Matsumoto Craft Fair 2011, part 2

Here are my thoughts.

If you are thinking about participating in the fair, first, there are some things you should know about.

The “RULES” on how to get your space are firm, unbending and clearly written out on the Matsumoto web site. The reality is much different. You are supposed to come to the fair ground at NO earlier than 6:00 AM and pick a spot. (We arrived at 5:57 and were told to go around the block one time.) If you are like me you arrive at 2:00 AM and need to use the bathroom so do so, using the one located on the grounds. Looking around you will see many spaces already staked out with signs saying ‘jikoiinkai’ which means something like organizing committee. If you arrive at 6:01 AM you will find that exhibitors who are in their second year or later will have already taken all the best spaces, even though the rules clearly state that anyone caught staking out spots before 6 will be ejected from the fair. We found out the hard way that getting a space isn’t as easy as it sounds. Our first space was colonized by the person next to us when they told us they would be using our space for an entrance way to their tent and a rain run-off area. After some discussion we decided to move to a space next to the registration tent. We then lugged all our stuff, 6 boxes 20 kilos or more into place only to be informed by ‘staff’ that that space was not to be had. Luckily someone had pity on us and let us set our tent up next to theirs. If you are planning on attending I suggest you physically occupy the place you decide is good between 5:00 and 5:30 AM and then when 6:00 AM rolls around stick 4 tent spikes in the ground and string your space off. The spaces marked jikoinkai you will find will be used by exhibitors based in Matsumoto who amble in about 8:00 AM or so. None of this unwashed masses grubbing for them.

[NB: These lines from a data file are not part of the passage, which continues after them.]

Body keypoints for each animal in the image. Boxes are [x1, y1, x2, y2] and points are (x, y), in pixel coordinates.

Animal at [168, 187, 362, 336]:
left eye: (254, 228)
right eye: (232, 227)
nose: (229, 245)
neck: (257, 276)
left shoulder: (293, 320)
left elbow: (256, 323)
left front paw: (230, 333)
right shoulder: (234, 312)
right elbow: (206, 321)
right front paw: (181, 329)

Second point to remember if you are thinking about going.

The staff are all volunteers. That means 1), they for the most part don’t have a clue about what they are supposed to be doing. 2) They don’t know how to do what they are supposed to be doing. 3) They are completely unmotivated to help you solve problems.

I won’t be going back to Matsumoto to exhibit even though my sales were Ok so what follows are some observations which are my impressions.

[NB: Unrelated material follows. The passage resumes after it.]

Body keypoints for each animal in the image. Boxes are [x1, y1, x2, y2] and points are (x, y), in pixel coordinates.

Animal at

It seems to me that Matsumoto has gotten its reputation because it has been around the longest, or that is the popular wisdom. It is a couple hours outside of Tokyo so it gets a lot of traffic from there. I did see a lot of gallery owners running around which helps the reputation of as a place you must get into.

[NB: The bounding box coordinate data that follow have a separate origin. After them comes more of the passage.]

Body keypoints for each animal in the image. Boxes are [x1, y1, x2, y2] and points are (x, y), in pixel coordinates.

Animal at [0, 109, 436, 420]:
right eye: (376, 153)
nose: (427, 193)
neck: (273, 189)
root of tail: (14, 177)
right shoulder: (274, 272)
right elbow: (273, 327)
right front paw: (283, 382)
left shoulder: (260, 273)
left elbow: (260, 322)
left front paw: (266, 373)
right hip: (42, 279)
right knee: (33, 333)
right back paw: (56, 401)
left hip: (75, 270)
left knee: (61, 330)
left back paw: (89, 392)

Geography won’t change, i.e., Tokyo won’t move so will bring a lot of attendees, but the level of indifference on the part of the staff is something that surprised me. People exhibiting go the extra mile to have great work and displays. They get there and find out it is a connections based system. I heard from a number of first time exhibitors the same.

There are a couple of craft shows that are really working hard to build out into great shows, Yamaguchi and Tomoshibito are 2 I know of first hand. Both of these have post-fair questionnaires for the exhibitors. The staff is highly motivated, organized AND volunteer.  Matsumoto has staff that leaves at 2:00 PM because the rain is too strong, leaving the exhibitors to fend for themselves.  I think if having a level of motivation to make the craft experience positive for both exhibitors and attendees is worth anything, the Matsumoto organizer should stop resting on his laurels and get a clue.

One last note.

I came to Japan 17 years ago to study Butoh. I am not a professional butoh person but I am still interested in it. Matsumoto has ‘happenings’ and this year’s happening was a “butoh” performance, I think they were trying to do Stravinsky’s Rite of Spring. A number of people took videos so you might be able to find it on the net.. It was so amateurish it was painful to watch. It also sent a couple of children into crying fits.

 

Where to stay.

We stayed at the エースイン松本 or Ace Inn Matsumoto. 6,300 yen including breakfast for 2. It is next to Matsumoto train station. The hotel is good but it took 40 minutes to go from the craft grounds to the hotel parking lot, a distance of about 750 meters. Very bad traffic. Better to walk.

Next to the craft fair grounds is the Smile Hotel Matsumoto. We didn’t stay there but I think it is about 5,000 yen a night for a double, big parking lot. It is about a 20 minute walk from the train station, 3 minute walk from the craft grounds.